Sabe aquela paixão que o brasileiro tem pelo futebol? Pois é, o francano sente o mesmo pelo basquete. Desde criança, em grande parte das pessoas desperta o desejo de praticar um esporte e muitos acabam fazendo dele sua profissão. Em Franca, há sete categorias de base, com atletas que vêm de todo o País para tentar aprender a jogar na capital do basquete. A Aspa (Associação de Pais e Amigos do Franca Basquete) mantém seis categorias (pré-mini, mini, mirim, infantil, infanto e cadete) e o Franca Basquete cuida do time juvenil.
E todas essas sete equipes estão liderando seus respectivos campeonatos, sendo que seis ainda não perderam na temporada. A única que já foi derrotada é a infanto, que na semana passada acabou perdendo para o Círculo Militar fora de casa, em um jogo emocionante que terminou com os donos da casa dois pontos à frente. Mesmo assim, eles continuam liderando o Campeonato Estadual da categoria com 15 vitórias.
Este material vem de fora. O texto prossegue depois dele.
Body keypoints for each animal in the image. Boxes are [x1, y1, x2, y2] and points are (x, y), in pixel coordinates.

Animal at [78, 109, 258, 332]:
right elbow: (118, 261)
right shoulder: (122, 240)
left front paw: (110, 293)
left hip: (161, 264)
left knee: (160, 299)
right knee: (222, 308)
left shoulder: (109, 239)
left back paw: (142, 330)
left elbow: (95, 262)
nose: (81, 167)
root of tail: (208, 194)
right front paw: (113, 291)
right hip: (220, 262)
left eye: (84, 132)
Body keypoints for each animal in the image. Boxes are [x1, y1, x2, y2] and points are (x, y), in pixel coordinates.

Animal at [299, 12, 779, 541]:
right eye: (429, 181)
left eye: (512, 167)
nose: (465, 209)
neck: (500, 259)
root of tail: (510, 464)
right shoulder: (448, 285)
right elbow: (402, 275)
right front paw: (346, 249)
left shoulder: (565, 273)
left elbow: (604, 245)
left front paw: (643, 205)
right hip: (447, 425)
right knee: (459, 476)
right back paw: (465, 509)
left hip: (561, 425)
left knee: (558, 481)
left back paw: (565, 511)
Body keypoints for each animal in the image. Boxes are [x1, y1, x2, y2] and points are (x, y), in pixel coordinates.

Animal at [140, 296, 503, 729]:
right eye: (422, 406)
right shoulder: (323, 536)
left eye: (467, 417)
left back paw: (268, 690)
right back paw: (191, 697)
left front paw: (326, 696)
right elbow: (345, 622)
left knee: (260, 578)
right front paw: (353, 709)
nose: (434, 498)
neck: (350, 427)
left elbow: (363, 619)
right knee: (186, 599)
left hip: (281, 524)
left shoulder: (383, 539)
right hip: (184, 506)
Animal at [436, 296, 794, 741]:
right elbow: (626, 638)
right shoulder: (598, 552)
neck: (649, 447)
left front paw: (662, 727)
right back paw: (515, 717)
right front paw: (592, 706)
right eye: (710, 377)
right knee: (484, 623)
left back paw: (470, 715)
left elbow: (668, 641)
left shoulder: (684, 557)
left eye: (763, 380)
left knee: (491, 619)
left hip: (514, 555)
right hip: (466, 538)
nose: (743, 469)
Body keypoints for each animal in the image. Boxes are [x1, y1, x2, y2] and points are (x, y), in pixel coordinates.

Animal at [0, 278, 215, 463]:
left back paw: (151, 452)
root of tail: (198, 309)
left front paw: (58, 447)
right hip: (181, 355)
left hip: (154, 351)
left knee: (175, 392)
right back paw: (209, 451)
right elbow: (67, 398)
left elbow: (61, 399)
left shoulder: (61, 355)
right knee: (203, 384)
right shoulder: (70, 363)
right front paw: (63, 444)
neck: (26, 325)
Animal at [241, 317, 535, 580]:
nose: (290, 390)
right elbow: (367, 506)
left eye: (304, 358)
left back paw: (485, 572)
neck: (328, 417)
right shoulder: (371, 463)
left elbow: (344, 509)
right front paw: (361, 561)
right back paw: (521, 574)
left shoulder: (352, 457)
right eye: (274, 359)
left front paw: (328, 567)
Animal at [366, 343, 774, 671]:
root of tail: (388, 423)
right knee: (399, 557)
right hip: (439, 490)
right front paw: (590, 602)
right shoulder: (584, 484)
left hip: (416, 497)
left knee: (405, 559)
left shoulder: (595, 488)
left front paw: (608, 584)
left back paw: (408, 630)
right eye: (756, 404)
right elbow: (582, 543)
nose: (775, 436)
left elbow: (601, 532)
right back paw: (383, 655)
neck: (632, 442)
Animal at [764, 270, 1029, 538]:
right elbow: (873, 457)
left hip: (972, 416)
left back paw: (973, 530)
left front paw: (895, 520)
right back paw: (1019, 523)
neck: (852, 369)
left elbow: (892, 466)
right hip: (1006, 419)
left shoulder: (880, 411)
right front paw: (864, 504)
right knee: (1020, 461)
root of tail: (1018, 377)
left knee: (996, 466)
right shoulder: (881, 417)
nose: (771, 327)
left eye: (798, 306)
A Aspa foi criada no fim de 1998 e de lá surgiram vários atletas de ponta que hoje são destaque em todo o mundo, como por exemplo Anderson Varejão, que depois de jogar nas categorias de base e no juvenil, foi para o Barcelona (Espanha) e agora está no Cleveland Cavaliers da NBA. Também passaram pela Aspa Ricardo Giannecchini, Fernando Penna, Fernando Reis, Thomas, Matheus e Fransérgio. Os dois últimos que atuam no Franca Basquete
Do pré-mini ao cadete são mais de cem crianças e adolescentes treinando todos os dias, o que dá emprego a 11 treinadores e três outros funcionários.
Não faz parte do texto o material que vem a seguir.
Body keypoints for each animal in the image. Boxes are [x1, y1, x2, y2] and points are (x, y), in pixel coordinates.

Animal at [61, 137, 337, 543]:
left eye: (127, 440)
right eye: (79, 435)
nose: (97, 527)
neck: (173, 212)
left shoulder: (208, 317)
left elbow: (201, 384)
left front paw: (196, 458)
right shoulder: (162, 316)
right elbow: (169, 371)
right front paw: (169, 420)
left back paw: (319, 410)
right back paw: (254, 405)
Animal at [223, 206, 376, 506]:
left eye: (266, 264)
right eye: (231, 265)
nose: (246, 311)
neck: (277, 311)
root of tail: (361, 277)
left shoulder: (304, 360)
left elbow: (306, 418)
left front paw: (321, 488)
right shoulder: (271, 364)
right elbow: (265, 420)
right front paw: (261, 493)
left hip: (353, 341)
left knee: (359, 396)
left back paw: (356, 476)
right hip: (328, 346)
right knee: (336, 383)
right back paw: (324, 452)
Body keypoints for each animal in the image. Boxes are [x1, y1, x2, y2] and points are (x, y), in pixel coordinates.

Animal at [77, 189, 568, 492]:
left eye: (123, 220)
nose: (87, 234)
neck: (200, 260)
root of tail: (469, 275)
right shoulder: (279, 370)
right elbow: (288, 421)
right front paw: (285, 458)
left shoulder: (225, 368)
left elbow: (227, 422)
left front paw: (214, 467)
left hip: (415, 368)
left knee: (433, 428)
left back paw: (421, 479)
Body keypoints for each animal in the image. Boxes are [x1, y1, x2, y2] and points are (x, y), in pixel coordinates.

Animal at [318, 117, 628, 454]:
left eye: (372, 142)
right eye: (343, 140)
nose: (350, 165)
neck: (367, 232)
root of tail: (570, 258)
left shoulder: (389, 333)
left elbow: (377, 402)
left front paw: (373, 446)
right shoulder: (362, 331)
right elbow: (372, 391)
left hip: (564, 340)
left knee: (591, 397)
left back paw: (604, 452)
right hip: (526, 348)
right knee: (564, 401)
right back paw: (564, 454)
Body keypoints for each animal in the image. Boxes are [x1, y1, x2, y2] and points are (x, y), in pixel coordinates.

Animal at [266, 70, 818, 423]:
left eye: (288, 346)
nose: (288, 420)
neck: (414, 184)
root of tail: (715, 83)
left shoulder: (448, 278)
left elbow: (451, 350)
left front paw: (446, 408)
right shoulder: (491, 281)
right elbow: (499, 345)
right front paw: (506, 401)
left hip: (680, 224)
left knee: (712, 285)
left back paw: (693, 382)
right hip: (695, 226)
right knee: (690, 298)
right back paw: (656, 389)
Para Marilda Garcia, presidente da Aspa, o sucesso dos garotos está no envolvimento dos pais, comissão técnica e atletas. “Quando os meninos vão jogar, muitos pais vão junto, dão apoio. Isso é fundamental. Também nossos patrocinadores que nos fazem dar uma boa estrutura para eles”, disse Marilda, que está há dois anos na presidência da Aspa.
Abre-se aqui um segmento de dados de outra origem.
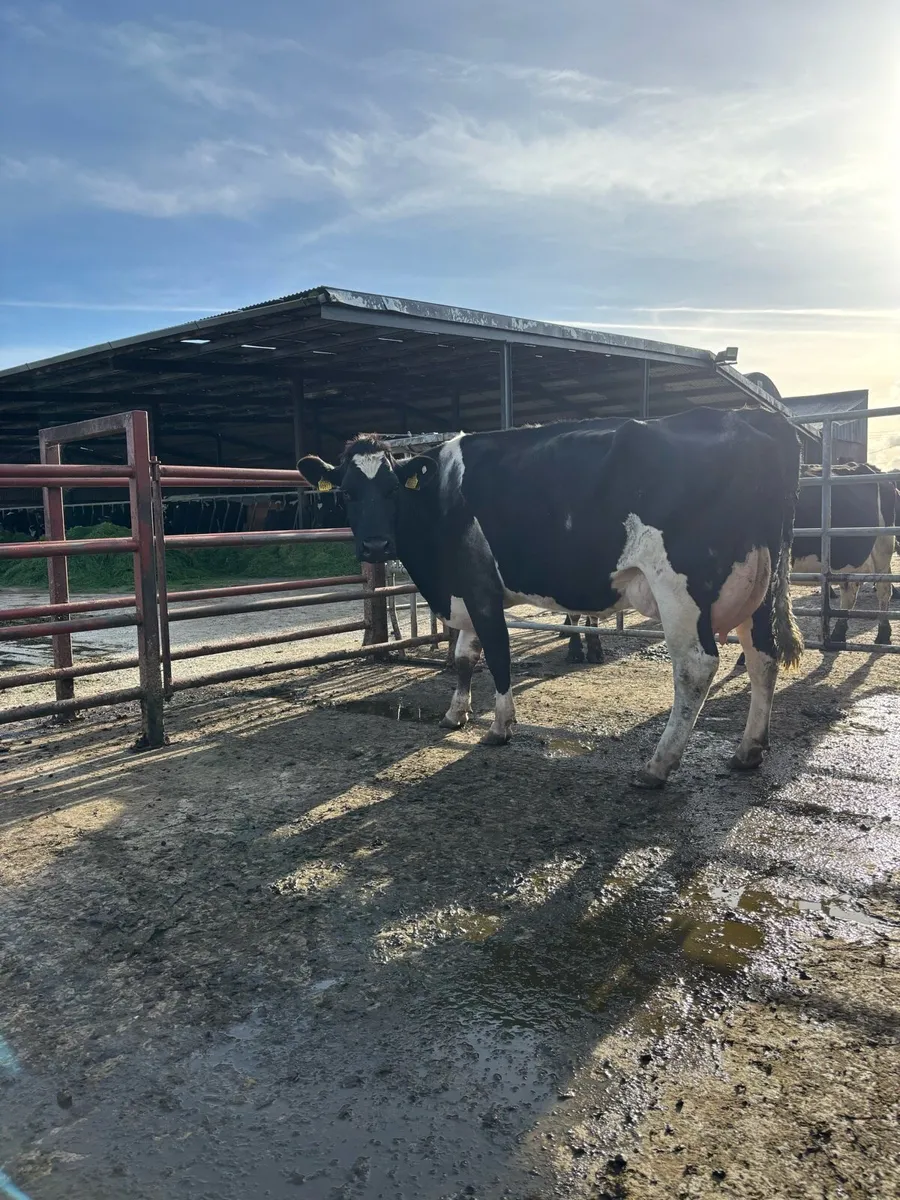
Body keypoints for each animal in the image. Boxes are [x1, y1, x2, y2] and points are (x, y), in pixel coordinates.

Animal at [300, 406, 803, 789]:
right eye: (346, 492)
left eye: (390, 490)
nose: (376, 546)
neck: (439, 496)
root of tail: (749, 418)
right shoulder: (466, 592)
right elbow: (463, 658)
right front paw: (454, 714)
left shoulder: (480, 588)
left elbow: (497, 656)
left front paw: (500, 726)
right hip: (759, 587)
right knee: (763, 658)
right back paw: (748, 751)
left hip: (682, 587)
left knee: (695, 667)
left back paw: (657, 766)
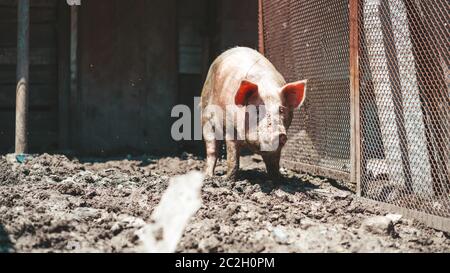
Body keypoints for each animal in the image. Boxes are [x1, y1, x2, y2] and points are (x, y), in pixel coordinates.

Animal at [200, 46, 306, 178]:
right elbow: (232, 157)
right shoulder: (230, 127)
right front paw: (227, 179)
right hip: (205, 115)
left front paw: (278, 178)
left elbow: (274, 160)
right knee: (211, 149)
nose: (279, 134)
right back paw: (209, 176)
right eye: (257, 109)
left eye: (281, 109)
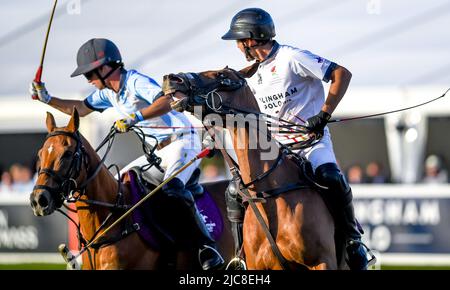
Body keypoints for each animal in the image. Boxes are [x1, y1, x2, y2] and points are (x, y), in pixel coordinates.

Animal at [162, 67, 348, 270]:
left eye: (221, 75)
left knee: (330, 175)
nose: (171, 78)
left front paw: (317, 121)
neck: (269, 192)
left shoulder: (322, 261)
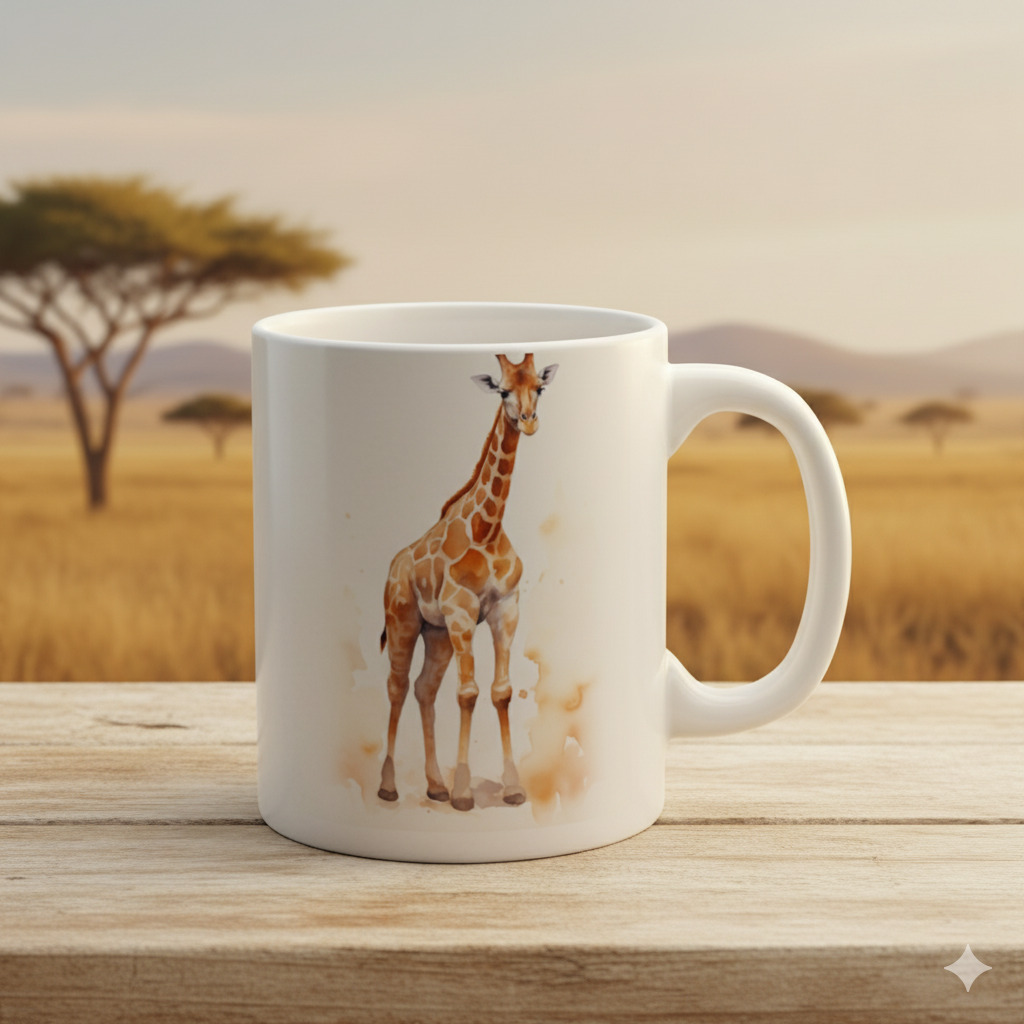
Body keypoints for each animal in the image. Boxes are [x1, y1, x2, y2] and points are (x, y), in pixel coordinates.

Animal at [377, 353, 558, 811]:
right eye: (503, 390)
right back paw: (389, 786)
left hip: (437, 633)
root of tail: (392, 568)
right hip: (404, 621)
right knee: (397, 686)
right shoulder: (461, 612)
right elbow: (468, 693)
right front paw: (463, 792)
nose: (529, 422)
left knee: (424, 689)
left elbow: (500, 691)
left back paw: (434, 786)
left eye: (539, 387)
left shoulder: (505, 609)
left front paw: (512, 787)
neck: (486, 529)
A Aspa também mantém o projeto social “Basquete - Educação” que apresenta o espetáculo “Esforço e disciplina - um espetáculo de exemplo” em escolas públicas e particulares de toda a região. Até hoje os garotos já visitaram 72 escolas, atingindo cerca de 40 mil estudantes.
Outro projeto mantido pela Aspa é o “Basquete.com”, que tem o objetivo de levar o basquete para a periferia, além de descobrir novos talentos.